Your objective >>
Using the records below, write out again exactly the lines that begin at the line containing "remote control: none [602,737,709,832]" and end at the line containing "potted plant: none [136,455,222,521]", and no other lines.

Provided records >>
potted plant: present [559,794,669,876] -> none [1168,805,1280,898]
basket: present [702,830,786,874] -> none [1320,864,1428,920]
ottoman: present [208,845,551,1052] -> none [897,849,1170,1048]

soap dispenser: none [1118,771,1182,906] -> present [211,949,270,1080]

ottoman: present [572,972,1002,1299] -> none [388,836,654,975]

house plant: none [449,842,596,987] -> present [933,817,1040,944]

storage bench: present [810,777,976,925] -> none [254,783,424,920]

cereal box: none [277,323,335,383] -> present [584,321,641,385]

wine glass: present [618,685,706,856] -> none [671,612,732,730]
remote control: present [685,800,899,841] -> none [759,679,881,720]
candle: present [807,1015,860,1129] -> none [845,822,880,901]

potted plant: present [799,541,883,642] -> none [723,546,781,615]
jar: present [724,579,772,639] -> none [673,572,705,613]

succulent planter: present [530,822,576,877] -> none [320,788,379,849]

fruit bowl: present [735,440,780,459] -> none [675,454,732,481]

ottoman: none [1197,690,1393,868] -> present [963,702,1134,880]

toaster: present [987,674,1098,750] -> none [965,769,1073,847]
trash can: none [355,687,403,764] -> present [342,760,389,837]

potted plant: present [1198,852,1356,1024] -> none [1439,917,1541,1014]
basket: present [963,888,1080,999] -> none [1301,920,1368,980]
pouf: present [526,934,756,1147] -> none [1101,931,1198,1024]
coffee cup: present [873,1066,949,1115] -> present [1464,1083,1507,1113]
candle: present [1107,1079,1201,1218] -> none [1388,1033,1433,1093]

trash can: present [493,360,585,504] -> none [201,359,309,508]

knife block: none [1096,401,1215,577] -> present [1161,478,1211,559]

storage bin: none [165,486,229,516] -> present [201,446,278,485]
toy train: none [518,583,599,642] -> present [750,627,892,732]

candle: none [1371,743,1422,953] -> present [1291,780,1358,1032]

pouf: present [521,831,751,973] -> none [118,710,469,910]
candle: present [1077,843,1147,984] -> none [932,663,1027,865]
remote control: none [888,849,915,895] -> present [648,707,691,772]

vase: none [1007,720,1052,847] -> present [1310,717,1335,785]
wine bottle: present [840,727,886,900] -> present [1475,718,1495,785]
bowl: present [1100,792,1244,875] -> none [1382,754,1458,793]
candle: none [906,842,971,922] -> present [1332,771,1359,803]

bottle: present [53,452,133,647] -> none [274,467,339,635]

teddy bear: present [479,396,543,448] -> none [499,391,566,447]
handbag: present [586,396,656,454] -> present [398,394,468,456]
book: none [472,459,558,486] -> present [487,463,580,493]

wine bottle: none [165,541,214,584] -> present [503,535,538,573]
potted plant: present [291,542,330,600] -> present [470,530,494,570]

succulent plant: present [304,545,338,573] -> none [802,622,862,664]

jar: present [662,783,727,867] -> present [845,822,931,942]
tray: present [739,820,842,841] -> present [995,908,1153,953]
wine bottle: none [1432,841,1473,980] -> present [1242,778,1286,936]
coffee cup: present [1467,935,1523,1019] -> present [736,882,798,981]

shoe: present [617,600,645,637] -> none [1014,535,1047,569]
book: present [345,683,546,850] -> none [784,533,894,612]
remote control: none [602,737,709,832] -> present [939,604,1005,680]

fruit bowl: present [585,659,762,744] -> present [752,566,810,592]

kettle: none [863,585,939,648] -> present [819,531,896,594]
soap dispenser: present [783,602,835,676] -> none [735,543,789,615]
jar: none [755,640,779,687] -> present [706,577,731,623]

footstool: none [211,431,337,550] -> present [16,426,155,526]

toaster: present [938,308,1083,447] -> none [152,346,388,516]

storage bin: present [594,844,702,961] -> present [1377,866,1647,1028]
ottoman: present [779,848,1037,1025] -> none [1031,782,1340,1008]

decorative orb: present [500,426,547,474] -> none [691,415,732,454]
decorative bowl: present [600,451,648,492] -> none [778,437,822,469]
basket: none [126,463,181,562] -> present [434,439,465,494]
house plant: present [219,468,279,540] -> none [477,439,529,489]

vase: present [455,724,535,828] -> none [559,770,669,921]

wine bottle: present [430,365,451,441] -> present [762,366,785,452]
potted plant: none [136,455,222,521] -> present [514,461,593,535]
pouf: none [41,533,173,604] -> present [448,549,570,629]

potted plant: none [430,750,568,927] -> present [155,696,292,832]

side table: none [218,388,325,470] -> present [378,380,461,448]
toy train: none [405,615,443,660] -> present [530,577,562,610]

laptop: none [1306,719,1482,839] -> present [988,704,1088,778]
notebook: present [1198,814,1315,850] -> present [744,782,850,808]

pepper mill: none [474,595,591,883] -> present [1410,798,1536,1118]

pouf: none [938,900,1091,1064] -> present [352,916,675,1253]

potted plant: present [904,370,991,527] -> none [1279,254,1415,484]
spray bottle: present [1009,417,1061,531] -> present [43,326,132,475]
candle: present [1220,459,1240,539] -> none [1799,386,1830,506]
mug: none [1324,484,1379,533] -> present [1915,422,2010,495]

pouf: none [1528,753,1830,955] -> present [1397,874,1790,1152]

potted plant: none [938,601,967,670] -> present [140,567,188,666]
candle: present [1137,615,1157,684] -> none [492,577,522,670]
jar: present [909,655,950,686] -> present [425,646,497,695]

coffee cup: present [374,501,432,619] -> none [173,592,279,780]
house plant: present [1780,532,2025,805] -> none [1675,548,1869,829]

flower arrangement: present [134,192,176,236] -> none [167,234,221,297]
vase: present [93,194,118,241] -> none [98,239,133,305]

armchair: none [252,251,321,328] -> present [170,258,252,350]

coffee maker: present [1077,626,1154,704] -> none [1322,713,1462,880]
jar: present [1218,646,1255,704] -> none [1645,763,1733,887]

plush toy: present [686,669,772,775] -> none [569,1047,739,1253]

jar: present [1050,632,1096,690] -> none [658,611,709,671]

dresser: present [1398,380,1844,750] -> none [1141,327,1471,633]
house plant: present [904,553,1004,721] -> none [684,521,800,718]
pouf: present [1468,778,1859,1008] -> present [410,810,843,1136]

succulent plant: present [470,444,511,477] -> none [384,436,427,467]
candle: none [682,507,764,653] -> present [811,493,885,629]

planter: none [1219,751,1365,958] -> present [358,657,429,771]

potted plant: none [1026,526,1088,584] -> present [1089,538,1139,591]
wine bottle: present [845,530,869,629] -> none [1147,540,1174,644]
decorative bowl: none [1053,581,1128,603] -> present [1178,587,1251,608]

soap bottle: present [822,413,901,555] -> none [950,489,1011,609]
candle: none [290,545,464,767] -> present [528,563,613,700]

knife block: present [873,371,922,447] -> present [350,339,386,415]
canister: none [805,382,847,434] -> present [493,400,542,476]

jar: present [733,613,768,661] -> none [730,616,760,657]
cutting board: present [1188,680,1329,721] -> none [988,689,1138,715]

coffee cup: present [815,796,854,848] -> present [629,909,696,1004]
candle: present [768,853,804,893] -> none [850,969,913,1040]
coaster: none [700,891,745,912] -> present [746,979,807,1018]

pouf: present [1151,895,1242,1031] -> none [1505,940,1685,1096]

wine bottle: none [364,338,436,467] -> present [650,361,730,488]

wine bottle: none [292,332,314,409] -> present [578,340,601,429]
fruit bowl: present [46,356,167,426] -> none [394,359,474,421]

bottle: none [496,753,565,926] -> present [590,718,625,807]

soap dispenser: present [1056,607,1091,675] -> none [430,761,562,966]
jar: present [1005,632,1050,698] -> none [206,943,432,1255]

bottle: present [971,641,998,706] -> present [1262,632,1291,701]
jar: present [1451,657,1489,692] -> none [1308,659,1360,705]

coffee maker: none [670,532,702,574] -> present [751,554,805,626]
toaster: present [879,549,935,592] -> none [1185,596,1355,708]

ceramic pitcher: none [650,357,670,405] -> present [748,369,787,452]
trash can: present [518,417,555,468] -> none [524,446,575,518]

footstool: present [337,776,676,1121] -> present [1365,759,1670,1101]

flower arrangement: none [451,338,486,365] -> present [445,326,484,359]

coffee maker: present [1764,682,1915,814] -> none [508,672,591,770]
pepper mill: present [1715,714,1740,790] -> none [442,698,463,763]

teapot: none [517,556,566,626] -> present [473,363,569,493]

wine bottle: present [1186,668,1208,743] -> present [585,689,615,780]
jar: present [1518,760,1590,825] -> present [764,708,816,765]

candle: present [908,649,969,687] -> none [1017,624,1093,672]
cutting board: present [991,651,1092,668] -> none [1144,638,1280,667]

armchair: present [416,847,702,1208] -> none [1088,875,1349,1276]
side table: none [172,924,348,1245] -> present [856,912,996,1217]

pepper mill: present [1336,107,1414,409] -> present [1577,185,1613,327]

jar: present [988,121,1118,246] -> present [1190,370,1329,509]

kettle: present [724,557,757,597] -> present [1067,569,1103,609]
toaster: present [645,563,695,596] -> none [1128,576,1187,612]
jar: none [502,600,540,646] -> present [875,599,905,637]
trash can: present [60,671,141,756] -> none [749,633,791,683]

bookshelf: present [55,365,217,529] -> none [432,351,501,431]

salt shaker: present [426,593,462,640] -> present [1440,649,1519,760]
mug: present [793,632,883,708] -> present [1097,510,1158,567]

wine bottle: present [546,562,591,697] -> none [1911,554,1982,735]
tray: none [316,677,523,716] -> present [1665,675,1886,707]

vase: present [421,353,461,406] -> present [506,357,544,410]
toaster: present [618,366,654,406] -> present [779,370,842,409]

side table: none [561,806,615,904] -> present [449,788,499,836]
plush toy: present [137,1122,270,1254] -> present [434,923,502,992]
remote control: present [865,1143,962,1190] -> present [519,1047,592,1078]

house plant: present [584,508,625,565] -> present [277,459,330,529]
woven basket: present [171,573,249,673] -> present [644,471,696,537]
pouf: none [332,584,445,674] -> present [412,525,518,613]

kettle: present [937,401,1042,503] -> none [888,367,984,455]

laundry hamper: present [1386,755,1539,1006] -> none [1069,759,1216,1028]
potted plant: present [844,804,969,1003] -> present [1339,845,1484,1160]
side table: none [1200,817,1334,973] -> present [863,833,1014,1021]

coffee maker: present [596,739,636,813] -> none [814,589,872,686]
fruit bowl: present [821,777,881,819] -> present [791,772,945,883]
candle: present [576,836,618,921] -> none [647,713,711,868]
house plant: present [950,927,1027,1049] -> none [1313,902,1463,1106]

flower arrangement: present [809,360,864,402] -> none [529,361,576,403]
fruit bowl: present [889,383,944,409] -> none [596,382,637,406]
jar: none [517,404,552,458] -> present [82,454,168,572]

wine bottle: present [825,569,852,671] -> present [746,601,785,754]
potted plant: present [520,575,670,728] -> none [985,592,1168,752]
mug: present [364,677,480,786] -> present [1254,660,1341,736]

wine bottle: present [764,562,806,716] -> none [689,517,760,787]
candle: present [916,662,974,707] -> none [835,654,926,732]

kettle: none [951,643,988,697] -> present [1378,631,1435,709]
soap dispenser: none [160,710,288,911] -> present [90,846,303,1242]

Answer for the task >>
remote control: none [602,737,709,832] -> present [939,604,1005,680]

fruit bowl: present [585,659,762,744] -> present [752,566,810,592]

kettle: none [863,585,939,648] -> present [819,531,896,594]
soap dispenser: present [783,602,835,676] -> none [735,543,789,615]
jar: none [755,640,779,687] -> present [706,577,731,623]

footstool: none [211,431,337,550] -> present [16,426,155,526]

toaster: present [938,308,1083,447] -> none [152,346,388,516]

storage bin: present [594,844,702,961] -> present [1377,866,1647,1028]
ottoman: present [779,848,1037,1025] -> none [1031,782,1340,1008]

decorative orb: present [500,426,547,474] -> none [691,415,732,454]
decorative bowl: present [600,451,648,492] -> none [778,437,822,469]
basket: none [126,463,181,562] -> present [434,439,465,494]
house plant: present [219,468,279,540] -> none [477,439,529,489]

vase: present [455,724,535,828] -> none [559,770,669,921]

wine bottle: present [430,365,451,441] -> present [762,366,785,452]
potted plant: none [136,455,222,521] -> present [514,461,593,535]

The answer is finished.